Oj: Use-After-Free in Oj::Doc Iterators via Reentrant Close
Description
Summary
Oj::Doc iterators (each_value, each_child, each_leaf) are vulnerable to a heap use-after-free. When a Ruby block yielded during iteration calls doc.close or d.close, the document's heap memory is freed while the C iterator is still running. When control returns from the block, the iterator reads from the freed region, producing a use-after-free accessible from pure Ruby.
Version
- Software: oj gem
- Affected: all versions with
ext/oj/fast.c - Latest tested: 3.17.1 (confirmed present)
Details
The iterators in ext/oj/fast.c follow the pattern:
// fast.c:1505 (doc_each_child)
static VALUE doc_each_child(VALUE self, ...) {
...
while (cur != NULL) {
rb_yield(...); // ← Ruby block executes here
cur = cur->next; // ← cur is now freed if block called close()
}
}
rb_yield can invoke arbitrary Ruby code, including calling close() on the Doc or any child node, which calls ruby_sized_xfree on the backing buffer. On return, the C code reads cur->next from the freed region. All three iterators are affected.

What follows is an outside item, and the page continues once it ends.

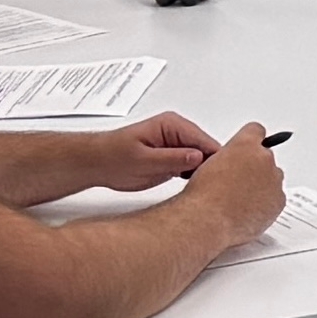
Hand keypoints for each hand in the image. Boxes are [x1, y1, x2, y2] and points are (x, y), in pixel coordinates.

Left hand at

ASAN report (each_child variant): `` ==253632==ERROR: AddressSanitizer: heap-use-after-free on address 0x5210000bd080 READ of size 8 at 0x5210000bd080 thread T0 #0 doc_each_child /ext/oj/fast.c:1505 0x5210000bd080 is located 896 bytes inside of 4064-byte region [0x5210000bcd00, 0x5210000bdce0) freed by thread T0 here: #0 free #1 ruby_sized_xfree (libruby-3.3.so.3.3) ``
All three iterators trigger the same freed region (fd shadow bytes): `` 0x5210000bd080:[fd]fd fd fd fd fd fd fd fd fd fd fd fd fd fd fd ``
Reproduce
require 'oj'
# each_child
Oj::Doc.open('[1,2]') { |doc| doc.each_child { |d| d.close } }
# each_value
Oj::Doc.open('[1,2]') { |doc| doc.each_value { |v| doc.close } }
# each_leaf
Oj::Doc.open('[1,[2]]') { |doc| doc.each_leaf { |d| d.close } }
AI Insight
LLM-synthesized narrative grounded in this CVE's description and references.
Affected products
1Patches
Vulnerability mechanics
Root cause
"Missing reentrancy guard in Oj::Doc iterators allows a Ruby block to free the backing buffer via close() while the C iterator still reads from the freed memory."
Attack vector
An attacker who can supply a crafted JSON document and control the Ruby block passed to `Oj::Doc` iterators (`each_child`, `each_value`, `each_leaf`) can trigger a heap use-after-free. When the block calls `doc.close` or `d.close` during iteration, the backing buffer is freed via `ruby_sized_xfree` while the C iterator continues to read from the freed region. This is a classic reentrancy bug [CWE-416] where `rb_yield` allows arbitrary Ruby code to invalidate the iterator's state.
Affected code
The vulnerability resides in `ext/oj/fast.c` in the three iterator functions `doc_each_child`, `doc_each_value`, and `doc_each_leaf`. Each follows the pattern where `rb_yield` is called inside a `while` loop, and after the block returns, the iterator reads `cur->next` from a pointer that may have been freed if the block called `close()` on the document or a child node.
What the fix does
No patch is included in the bundle. The advisory [ref_id=1][ref_id=2] recommends that the iterators must either prevent reentrant calls to `close()` during iteration (e.g., by checking a flag before accessing `cur->next` after `rb_yield`) or pin the backing buffer so it cannot be freed while the C loop is active. Without such a fix, any Ruby block that calls `close()` on the document or a child node during iteration will trigger the use-after-free.
Preconditions
- inputThe attacker must be able to pass a Ruby block to one of the three Oj::Doc iterators (each_child, each_value, each_leaf) that calls close() on the document or a child node during iteration.
- inputThe attacker must supply a JSON document that is parsed by Oj::Doc.open and then iterated over.
Reproduction
```ruby require 'oj' # each_child Oj::Doc.open('[1,2]') { |doc| doc.each_child { |d| d.close } } # each_value Oj::Doc.open('[1,2]') { |doc| doc.each_value { |v| doc.close } } # each_leaf Oj::Doc.open('[1,[2]]') { |doc| doc.each_leaf { |d| d.close } } ```
Generated on Jun 19, 2026. Inputs: CWE entries + fix-commit diffs from this CVE's patches. Citations validated against bundle.